My understanding of commit 24412edeaf556a was that "waiting for the
device" is what's claimed to be nonlinear with the patch -- it
explicitly mentions that it fixes behaviour that's only present on
seeking devices, so that would be real time, not user/sys, right?
Also, the test added at the end of the patch measures real time, not
user/sys.
So I'm relatively sure that what Jim Meyering was measuring/fixing when
he wrote the patch and commit message was real time.
But it would be nice if he could confirm that.
> To confirm I did a quick check on a ramdisk (/dev/shm)
> to minimize the latency effects, and that showed largely
> linear behaviour in the real column also.
In the patch I linked, it says specifically
"RAM-backed file systems (tmpfs) are not affected,
since there is no seek penalty"
So I am not sure what checking on a ramdisk gains us here, unless you
think that this statement in the patch was incorrect.

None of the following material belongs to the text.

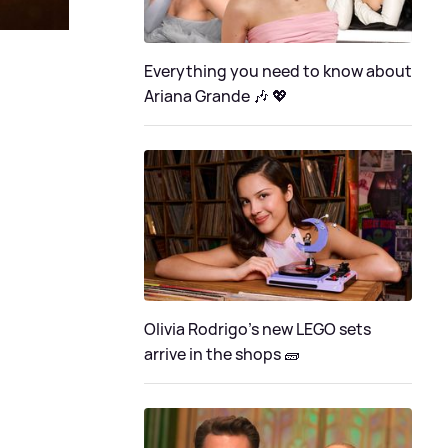
Everything you need to know about
Ariana Grande 🎶 💖
Olivia Rodrigo's new LEGO sets
arrive in the shops 🧱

> Note if you want to blow away a whole tree quite often,
> it may be more efficient to recreate the file system
> on a separate (loopback) device.
While a nice idea, this is not very practical advice, as when an
application goes crazy and writes millions of files onto the disk, I
can't just wipe the entire file system.
A O(n^2) wall-time `rm -r` is a big problem.
Of course it may not be coreutils's fault, but since coreutils was
clearly aware of the issue in the past and claimed it was fixed, I think
we should investigate to be really sure this isn't a regression anywhere
in the ecosystem.
> I presume that's coming from increased latency effects
> as the cached operations are sync'd more to the device
> with increasing numbers of operations.
> There are many Linux kernel knobs for adjusting
> caching behaviour in the io scheduler.
I don't follow this reasoning.
Should not any form of caching eventually follow linear behaviour?
Also, if it were as you said, shouldn't the `touch` also eventually
become quadratic?
It seems not so, creating the dir entries seems perfectly linear.